## Task
An acceptable answer contains each line of the material, unchanged.

## Exercise input
————————

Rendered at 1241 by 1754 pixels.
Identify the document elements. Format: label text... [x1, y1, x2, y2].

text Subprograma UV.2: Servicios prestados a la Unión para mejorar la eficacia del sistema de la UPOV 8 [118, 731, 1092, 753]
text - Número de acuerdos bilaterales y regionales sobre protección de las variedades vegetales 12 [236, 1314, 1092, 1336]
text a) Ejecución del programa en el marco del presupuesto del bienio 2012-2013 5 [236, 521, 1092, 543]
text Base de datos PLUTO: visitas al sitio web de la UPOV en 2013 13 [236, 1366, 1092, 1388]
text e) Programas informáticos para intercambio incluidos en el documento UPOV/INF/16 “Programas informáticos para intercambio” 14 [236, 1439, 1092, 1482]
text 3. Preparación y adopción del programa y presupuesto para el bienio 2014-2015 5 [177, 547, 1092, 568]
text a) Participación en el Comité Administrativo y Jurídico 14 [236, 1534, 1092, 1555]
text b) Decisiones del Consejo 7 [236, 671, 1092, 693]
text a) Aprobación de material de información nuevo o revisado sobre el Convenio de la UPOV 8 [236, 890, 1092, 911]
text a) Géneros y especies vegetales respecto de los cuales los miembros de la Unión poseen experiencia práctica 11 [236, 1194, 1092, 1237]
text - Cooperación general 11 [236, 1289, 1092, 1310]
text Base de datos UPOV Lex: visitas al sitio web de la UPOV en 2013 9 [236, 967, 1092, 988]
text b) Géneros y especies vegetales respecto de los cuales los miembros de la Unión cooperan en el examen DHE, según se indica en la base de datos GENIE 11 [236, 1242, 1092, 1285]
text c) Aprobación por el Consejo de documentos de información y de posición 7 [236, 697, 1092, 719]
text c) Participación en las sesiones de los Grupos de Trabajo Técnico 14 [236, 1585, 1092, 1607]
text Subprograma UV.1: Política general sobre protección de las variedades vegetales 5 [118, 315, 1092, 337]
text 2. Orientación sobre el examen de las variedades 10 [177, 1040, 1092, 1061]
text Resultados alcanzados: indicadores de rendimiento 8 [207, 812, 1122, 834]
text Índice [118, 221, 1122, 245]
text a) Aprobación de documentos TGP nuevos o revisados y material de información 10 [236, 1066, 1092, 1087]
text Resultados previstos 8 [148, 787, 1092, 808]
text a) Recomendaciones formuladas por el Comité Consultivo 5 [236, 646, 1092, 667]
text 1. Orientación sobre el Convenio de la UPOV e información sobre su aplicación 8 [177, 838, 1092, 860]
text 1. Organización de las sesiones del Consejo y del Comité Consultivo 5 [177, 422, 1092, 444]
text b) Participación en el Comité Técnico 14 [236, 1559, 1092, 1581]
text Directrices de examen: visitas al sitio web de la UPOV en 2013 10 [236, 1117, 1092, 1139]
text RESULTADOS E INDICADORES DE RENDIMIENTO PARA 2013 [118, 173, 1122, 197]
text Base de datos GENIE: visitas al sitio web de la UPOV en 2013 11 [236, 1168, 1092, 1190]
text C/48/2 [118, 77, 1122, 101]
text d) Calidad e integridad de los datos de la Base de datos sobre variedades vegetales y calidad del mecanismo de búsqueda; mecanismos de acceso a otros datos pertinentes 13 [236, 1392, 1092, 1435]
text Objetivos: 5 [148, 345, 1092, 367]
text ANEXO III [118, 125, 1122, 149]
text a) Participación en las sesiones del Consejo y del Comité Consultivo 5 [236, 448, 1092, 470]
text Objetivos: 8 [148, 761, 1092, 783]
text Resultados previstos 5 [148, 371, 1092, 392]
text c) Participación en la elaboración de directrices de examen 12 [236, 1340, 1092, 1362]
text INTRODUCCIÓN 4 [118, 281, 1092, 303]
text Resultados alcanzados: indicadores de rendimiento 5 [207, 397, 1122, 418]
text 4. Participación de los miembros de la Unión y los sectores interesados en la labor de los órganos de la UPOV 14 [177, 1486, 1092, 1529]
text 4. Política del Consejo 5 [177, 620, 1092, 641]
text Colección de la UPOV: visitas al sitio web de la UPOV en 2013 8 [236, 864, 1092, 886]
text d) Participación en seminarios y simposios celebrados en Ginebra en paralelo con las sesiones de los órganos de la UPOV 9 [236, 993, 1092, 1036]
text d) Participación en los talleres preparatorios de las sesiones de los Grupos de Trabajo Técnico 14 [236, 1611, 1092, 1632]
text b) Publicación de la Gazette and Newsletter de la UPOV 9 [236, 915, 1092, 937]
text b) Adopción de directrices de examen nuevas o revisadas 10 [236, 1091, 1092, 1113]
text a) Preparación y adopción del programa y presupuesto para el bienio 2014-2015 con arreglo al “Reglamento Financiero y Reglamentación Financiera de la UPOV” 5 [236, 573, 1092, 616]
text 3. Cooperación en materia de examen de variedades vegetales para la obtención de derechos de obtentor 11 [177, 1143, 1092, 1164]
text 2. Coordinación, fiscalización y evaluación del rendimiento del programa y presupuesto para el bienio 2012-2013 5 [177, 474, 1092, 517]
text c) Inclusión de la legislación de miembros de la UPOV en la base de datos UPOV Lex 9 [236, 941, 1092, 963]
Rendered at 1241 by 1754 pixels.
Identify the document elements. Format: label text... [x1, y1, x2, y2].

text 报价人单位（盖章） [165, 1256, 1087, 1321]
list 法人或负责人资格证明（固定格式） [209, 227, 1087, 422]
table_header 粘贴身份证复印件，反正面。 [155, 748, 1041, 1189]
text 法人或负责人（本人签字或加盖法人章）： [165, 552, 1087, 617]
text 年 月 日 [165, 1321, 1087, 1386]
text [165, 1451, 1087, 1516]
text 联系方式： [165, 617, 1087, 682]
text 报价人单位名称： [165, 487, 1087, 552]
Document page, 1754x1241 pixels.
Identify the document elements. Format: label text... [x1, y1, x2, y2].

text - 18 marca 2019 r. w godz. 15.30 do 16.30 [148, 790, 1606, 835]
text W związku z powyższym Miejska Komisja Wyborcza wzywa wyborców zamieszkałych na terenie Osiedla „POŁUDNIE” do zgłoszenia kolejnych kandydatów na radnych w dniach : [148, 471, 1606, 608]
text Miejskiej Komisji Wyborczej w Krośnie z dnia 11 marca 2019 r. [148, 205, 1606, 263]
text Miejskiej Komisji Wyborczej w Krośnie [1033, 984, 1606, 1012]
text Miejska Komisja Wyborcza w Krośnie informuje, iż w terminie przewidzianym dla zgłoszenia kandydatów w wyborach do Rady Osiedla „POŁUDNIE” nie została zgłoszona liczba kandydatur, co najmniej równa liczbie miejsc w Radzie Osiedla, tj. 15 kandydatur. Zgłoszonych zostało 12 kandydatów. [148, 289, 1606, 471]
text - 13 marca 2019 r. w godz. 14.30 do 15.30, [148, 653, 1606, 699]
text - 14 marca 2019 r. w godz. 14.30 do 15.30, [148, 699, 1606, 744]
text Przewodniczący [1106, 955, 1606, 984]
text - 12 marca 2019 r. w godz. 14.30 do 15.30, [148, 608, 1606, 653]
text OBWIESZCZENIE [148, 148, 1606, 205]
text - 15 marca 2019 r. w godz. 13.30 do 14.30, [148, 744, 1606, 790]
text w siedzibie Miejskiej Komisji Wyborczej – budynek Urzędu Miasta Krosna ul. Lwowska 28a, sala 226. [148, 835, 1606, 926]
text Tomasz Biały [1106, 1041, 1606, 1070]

————————

## The completed task
Rendered at 1241 by 1754 pixels.
Identify the document elements. Format: label text... [x1, y1, x2, y2].

text Subprograma UV.2: Servicios prestados a la Unión para mejorar la eficacia del sistema de la UPOV 8 [118, 731, 1092, 753]
text - Número de acuerdos bilaterales y regionales sobre protección de las variedades vegetales 12 [236, 1314, 1092, 1336]
text a) Ejecución del programa en el marco del presupuesto del bienio 2012-2013 5 [236, 521, 1092, 543]
text Base de datos PLUTO: visitas al sitio web de la UPOV en 2013 13 [236, 1366, 1092, 1388]
text e) Programas informáticos para intercambio incluidos en el documento UPOV/INF/16 “Programas informáticos para intercambio” 14 [236, 1439, 1092, 1482]
text 3. Preparación y adopción del programa y presupuesto para el bienio 2014-2015 5 [177, 547, 1092, 568]
text a) Participación en el Comité Administrativo y Jurídico 14 [236, 1534, 1092, 1555]
text b) Decisiones del Consejo 7 [236, 671, 1092, 693]
text a) Aprobación de material de información nuevo o revisado sobre el Convenio de la UPOV 8 [236, 890, 1092, 911]
text a) Géneros y especies vegetales respecto de los cuales los miembros de la Unión poseen experiencia práctica 11 [236, 1194, 1092, 1237]
text - Cooperación general 11 [236, 1289, 1092, 1310]
text Base de datos UPOV Lex: visitas al sitio web de la UPOV en 2013 9 [236, 967, 1092, 988]
text b) Géneros y especies vegetales respecto de los cuales los miembros de la Unión cooperan en el examen DHE, según se indica en la base de datos GENIE 11 [236, 1242, 1092, 1285]
text c) Aprobación por el Consejo de documentos de información y de posición 7 [236, 697, 1092, 719]
text c) Participación en las sesiones de los Grupos de Trabajo Técnico 14 [236, 1585, 1092, 1607]
text Subprograma UV.1: Política general sobre protección de las variedades vegetales 5 [118, 315, 1092, 337]
text 2. Orientación sobre el examen de las variedades 10 [177, 1040, 1092, 1061]
text Resultados alcanzados: indicadores de rendimiento 8 [207, 812, 1122, 834]
text Índice [118, 221, 1122, 245]
text a) Aprobación de documentos TGP nuevos o revisados y material de información 10 [236, 1066, 1092, 1087]
text Resultados previstos 8 [148, 787, 1092, 808]
text a) Recomendaciones formuladas por el Comité Consultivo 5 [236, 646, 1092, 667]
text 1. Orientación sobre el Convenio de la UPOV e información sobre su aplicación 8 [177, 838, 1092, 860]
text 1. Organización de las sesiones del Consejo y del Comité Consultivo 5 [177, 422, 1092, 444]
text b) Participación en el Comité Técnico 14 [236, 1559, 1092, 1581]
text Directrices de examen: visitas al sitio web de la UPOV en 2013 10 [236, 1117, 1092, 1139]
text RESULTADOS E INDICADORES DE RENDIMIENTO PARA 2013 [118, 173, 1122, 197]
text Base de datos GENIE: visitas al sitio web de la UPOV en 2013 11 [236, 1168, 1092, 1190]
text C/48/2 [118, 77, 1122, 101]
text d) Calidad e integridad de los datos de la Base de datos sobre variedades vegetales y calidad del mecanismo de búsqueda; mecanismos de acceso a otros datos pertinentes 13 [236, 1392, 1092, 1435]
text Objetivos: 5 [148, 345, 1092, 367]
text ANEXO III [118, 125, 1122, 149]
text a) Participación en las sesiones del Consejo y del Comité Consultivo 5 [236, 448, 1092, 470]
text Objetivos: 8 [148, 761, 1092, 783]
text Resultados previstos 5 [148, 371, 1092, 392]
text c) Participación en la elaboración de directrices de examen 12 [236, 1340, 1092, 1362]
text INTRODUCCIÓN 4 [118, 281, 1092, 303]
text Resultados alcanzados: indicadores de rendimiento 5 [207, 397, 1122, 418]
text 4. Participación de los miembros de la Unión y los sectores interesados en la labor de los órganos de la UPOV 14 [177, 1486, 1092, 1529]
text 4. Política del Consejo 5 [177, 620, 1092, 641]
text Colección de la UPOV: visitas al sitio web de la UPOV en 2013 8 [236, 864, 1092, 886]
text d) Participación en seminarios y simposios celebrados en Ginebra en paralelo con las sesiones de los órganos de la UPOV 9 [236, 993, 1092, 1036]
text d) Participación en los talleres preparatorios de las sesiones de los Grupos de Trabajo Técnico 14 [236, 1611, 1092, 1632]
text b) Publicación de la Gazette and Newsletter de la UPOV 9 [236, 915, 1092, 937]
text b) Adopción de directrices de examen nuevas o revisadas 10 [236, 1091, 1092, 1113]
text a) Preparación y adopción del programa y presupuesto para el bienio 2014-2015 con arreglo al “Reglamento Financiero y Reglamentación Financiera de la UPOV” 5 [236, 573, 1092, 616]
text 3. Cooperación en materia de examen de variedades vegetales para la obtención de derechos de obtentor 11 [177, 1143, 1092, 1164]
text 2. Coordinación, fiscalización y evaluación del rendimiento del programa y presupuesto para el bienio 2012-2013 5 [177, 474, 1092, 517]
text c) Inclusión de la legislación de miembros de la UPOV en la base de datos UPOV Lex 9 [236, 941, 1092, 963]
Rendered at 1241 by 1754 pixels.
Identify the document elements. Format: label text... [x1, y1, x2, y2].

text 报价人单位（盖章） [165, 1256, 1087, 1321]
list 法人或负责人资格证明（固定格式） [209, 227, 1087, 422]
table_header 粘贴身份证复印件，反正面。 [155, 748, 1041, 1189]
text 法人或负责人（本人签字或加盖法人章）： [165, 552, 1087, 617]
text 年 月 日 [165, 1321, 1087, 1386]
text [165, 1451, 1087, 1516]
text 联系方式： [165, 617, 1087, 682]
text 报价人单位名称： [165, 487, 1087, 552]
Document page, 1754x1241 pixels.
Identify the document elements. Format: label text... [x1, y1, x2, y2].

text - 18 marca 2019 r. w godz. 15.30 do 16.30 [148, 790, 1606, 835]
text W związku z powyższym Miejska Komisja Wyborcza wzywa wyborców zamieszkałych na terenie Osiedla „POŁUDNIE” do zgłoszenia kolejnych kandydatów na radnych w dniach : [148, 471, 1606, 608]
text Miejskiej Komisji Wyborczej w Krośnie z dnia 11 marca 2019 r. [148, 205, 1606, 263]
text Miejskiej Komisji Wyborczej w Krośnie [1033, 984, 1606, 1012]
text Miejska Komisja Wyborcza w Krośnie informuje, iż w terminie przewidzianym dla zgłoszenia kandydatów w wyborach do Rady Osiedla „POŁUDNIE” nie została zgłoszona liczba kandydatur, co najmniej równa liczbie miejsc w Radzie Osiedla, tj. 15 kandydatur. Zgłoszonych zostało 12 kandydatów. [148, 289, 1606, 471]
text - 13 marca 2019 r. w godz. 14.30 do 15.30, [148, 653, 1606, 699]
text - 14 marca 2019 r. w godz. 14.30 do 15.30, [148, 699, 1606, 744]
text Przewodniczący [1106, 955, 1606, 984]
text - 12 marca 2019 r. w godz. 14.30 do 15.30, [148, 608, 1606, 653]
text OBWIESZCZENIE [148, 148, 1606, 205]
text - 15 marca 2019 r. w godz. 13.30 do 14.30, [148, 744, 1606, 790]
text w siedzibie Miejskiej Komisji Wyborczej – budynek Urzędu Miasta Krosna ul. Lwowska 28a, sala 226. [148, 835, 1606, 926]
text Tomasz Biały [1106, 1041, 1606, 1070]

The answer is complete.